╔══

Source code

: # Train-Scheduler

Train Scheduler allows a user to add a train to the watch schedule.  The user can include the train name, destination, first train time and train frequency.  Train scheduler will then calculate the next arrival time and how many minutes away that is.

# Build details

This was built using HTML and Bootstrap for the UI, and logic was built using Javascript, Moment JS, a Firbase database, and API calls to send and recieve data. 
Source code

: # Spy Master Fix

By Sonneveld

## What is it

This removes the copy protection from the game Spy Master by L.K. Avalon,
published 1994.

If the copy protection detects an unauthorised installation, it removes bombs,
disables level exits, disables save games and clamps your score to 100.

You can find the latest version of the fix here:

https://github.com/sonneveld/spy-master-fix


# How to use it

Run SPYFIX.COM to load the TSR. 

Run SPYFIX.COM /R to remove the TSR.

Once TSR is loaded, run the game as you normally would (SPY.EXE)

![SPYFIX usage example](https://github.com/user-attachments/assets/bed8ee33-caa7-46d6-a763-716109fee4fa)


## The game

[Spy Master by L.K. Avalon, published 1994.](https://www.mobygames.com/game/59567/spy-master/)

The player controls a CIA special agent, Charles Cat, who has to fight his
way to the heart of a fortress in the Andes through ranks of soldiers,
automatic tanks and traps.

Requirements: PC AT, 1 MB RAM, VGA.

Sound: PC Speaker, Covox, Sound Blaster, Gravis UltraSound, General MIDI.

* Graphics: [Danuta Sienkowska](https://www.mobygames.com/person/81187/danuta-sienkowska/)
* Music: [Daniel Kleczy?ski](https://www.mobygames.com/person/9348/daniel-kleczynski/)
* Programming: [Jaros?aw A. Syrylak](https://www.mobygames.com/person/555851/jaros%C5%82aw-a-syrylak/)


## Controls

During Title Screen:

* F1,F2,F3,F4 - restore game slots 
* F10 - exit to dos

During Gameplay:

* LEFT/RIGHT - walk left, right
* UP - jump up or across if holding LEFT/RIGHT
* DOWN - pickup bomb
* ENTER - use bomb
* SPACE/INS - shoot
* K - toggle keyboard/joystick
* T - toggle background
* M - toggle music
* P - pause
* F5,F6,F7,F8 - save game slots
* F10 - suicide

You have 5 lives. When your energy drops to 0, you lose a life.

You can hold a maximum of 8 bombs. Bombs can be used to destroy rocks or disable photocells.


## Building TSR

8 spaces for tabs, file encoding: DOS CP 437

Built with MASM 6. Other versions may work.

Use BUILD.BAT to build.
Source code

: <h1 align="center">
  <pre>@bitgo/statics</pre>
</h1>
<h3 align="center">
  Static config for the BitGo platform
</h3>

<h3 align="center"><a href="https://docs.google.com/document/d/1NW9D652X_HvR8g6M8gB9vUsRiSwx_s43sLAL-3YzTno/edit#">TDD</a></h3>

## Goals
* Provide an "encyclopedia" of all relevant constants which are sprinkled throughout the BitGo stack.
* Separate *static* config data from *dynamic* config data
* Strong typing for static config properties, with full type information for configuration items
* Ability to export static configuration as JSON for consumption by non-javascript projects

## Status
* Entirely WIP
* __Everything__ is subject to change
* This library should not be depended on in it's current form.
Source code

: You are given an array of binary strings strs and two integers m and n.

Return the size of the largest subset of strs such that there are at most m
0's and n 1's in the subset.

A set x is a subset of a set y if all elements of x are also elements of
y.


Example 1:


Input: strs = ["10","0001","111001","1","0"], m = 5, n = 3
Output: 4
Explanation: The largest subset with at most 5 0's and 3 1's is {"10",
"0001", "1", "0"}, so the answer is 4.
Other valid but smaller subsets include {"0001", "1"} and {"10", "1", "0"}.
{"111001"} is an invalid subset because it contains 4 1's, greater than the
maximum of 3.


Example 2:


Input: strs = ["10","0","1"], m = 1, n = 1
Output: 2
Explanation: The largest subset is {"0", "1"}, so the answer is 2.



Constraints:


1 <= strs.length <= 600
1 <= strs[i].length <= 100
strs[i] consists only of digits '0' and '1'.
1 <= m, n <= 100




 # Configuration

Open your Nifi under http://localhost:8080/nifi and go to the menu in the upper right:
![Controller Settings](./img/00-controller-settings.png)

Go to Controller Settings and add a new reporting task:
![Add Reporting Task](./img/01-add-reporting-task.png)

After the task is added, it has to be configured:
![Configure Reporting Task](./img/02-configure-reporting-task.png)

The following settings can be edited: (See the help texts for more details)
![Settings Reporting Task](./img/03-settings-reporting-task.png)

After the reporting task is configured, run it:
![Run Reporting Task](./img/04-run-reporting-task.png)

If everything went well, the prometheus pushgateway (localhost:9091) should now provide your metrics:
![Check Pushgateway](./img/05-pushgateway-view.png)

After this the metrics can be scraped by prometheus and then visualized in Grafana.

╚══

Your assignment |
Reproduce each of the records above character for character, keeping every line as it appears.

Your solution |
Source code

: # Train-Scheduler

Train Scheduler allows a user to add a train to the watch schedule.  The user can include the train name, destination, first train time and train frequency.  Train scheduler will then calculate the next arrival time and how many minutes away that is.

# Build details

This was built using HTML and Bootstrap for the UI, and logic was built using Javascript, Moment JS, a Firbase database, and API calls to send and recieve data. 
Source code

: # Spy Master Fix

By Sonneveld

## What is it

This removes the copy protection from the game Spy Master by L.K. Avalon,
published 1994.

If the copy protection detects an unauthorised installation, it removes bombs,
disables level exits, disables save games and clamps your score to 100.

You can find the latest version of the fix here:

https://github.com/sonneveld/spy-master-fix


# How to use it

Run SPYFIX.COM to load the TSR. 

Run SPYFIX.COM /R to remove the TSR.

Once TSR is loaded, run the game as you normally would (SPY.EXE)

![SPYFIX usage example](https://github.com/user-attachments/assets/bed8ee33-caa7-46d6-a763-716109fee4fa)


## The game

[Spy Master by L.K. Avalon, published 1994.](https://www.mobygames.com/game/59567/spy-master/)

The player controls a CIA special agent, Charles Cat, who has to fight his
way to the heart of a fortress in the Andes through ranks of soldiers,
automatic tanks and traps.

Requirements: PC AT, 1 MB RAM, VGA.

Sound: PC Speaker, Covox, Sound Blaster, Gravis UltraSound, General MIDI.

* Graphics: [Danuta Sienkowska](https://www.mobygames.com/person/81187/danuta-sienkowska/)
* Music: [Daniel Kleczy?ski](https://www.mobygames.com/person/9348/daniel-kleczynski/)
* Programming: [Jaros?aw A. Syrylak](https://www.mobygames.com/person/555851/jaros%C5%82aw-a-syrylak/)


## Controls

During Title Screen:

* F1,F2,F3,F4 - restore game slots 
* F10 - exit to dos

During Gameplay:

* LEFT/RIGHT - walk left, right
* UP - jump up or across if holding LEFT/RIGHT
* DOWN - pickup bomb
* ENTER - use bomb
* SPACE/INS - shoot
* K - toggle keyboard/joystick
* T - toggle background
* M - toggle music
* P - pause
* F5,F6,F7,F8 - save game slots
* F10 - suicide

You have 5 lives. When your energy drops to 0, you lose a life.

You can hold a maximum of 8 bombs. Bombs can be used to destroy rocks or disable photocells.


## Building TSR

8 spaces for tabs, file encoding: DOS CP 437

Built with MASM 6. Other versions may work.

Use BUILD.BAT to build.
Source code

: <h1 align="center">
  <pre>@bitgo/statics</pre>
</h1>
<h3 align="center">
  Static config for the BitGo platform
</h3>

<h3 align="center"><a href="https://docs.google.com/document/d/1NW9D652X_HvR8g6M8gB9vUsRiSwx_s43sLAL-3YzTno/edit#">TDD</a></h3>

## Goals
* Provide an "encyclopedia" of all relevant constants which are sprinkled throughout the BitGo stack.
* Separate *static* config data from *dynamic* config data
* Strong typing for static config properties, with full type information for configuration items
* Ability to export static configuration as JSON for consumption by non-javascript projects

## Status
* Entirely WIP
* __Everything__ is subject to change
* This library should not be depended on in it's current form.
Source code

: You are given an array of binary strings strs and two integers m and n.

Return the size of the largest subset of strs such that there are at most m
0's and n 1's in the subset.

A set x is a subset of a set y if all elements of x are also elements of
y.


Example 1:


Input: strs = ["10","0001","111001","1","0"], m = 5, n = 3
Output: 4
Explanation: The largest subset with at most 5 0's and 3 1's is {"10",
"0001", "1", "0"}, so the answer is 4.
Other valid but smaller subsets include {"0001", "1"} and {"10", "1", "0"}.
{"111001"} is an invalid subset because it contains 4 1's, greater than the
maximum of 3.


Example 2:


Input: strs = ["10","0","1"], m = 1, n = 1
Output: 2
Explanation: The largest subset is {"0", "1"}, so the answer is 2.



Constraints:


1 <= strs.length <= 600
1 <= strs[i].length <= 100
strs[i] consists only of digits '0' and '1'.
1 <= m, n <= 100




 # Configuration

Open your Nifi under http://localhost:8080/nifi and go to the menu in the upper right:
![Controller Settings](./img/00-controller-settings.png)

Go to Controller Settings and add a new reporting task:
![Add Reporting Task](./img/01-add-reporting-task.png)

After the task is added, it has to be configured:
![Configure Reporting Task](./img/02-configure-reporting-task.png)

The following settings can be edited: (See the help texts for more details)
![Settings Reporting Task](./img/03-settings-reporting-task.png)

After the reporting task is configured, run it:
![Run Reporting Task](./img/04-run-reporting-task.png)

If everything went well, the prometheus pushgateway (localhost:9091) should now provide your metrics:
![Check Pushgateway](./img/05-pushgateway-view.png)

After this the metrics can be scraped by prometheus and then visualized in Grafana.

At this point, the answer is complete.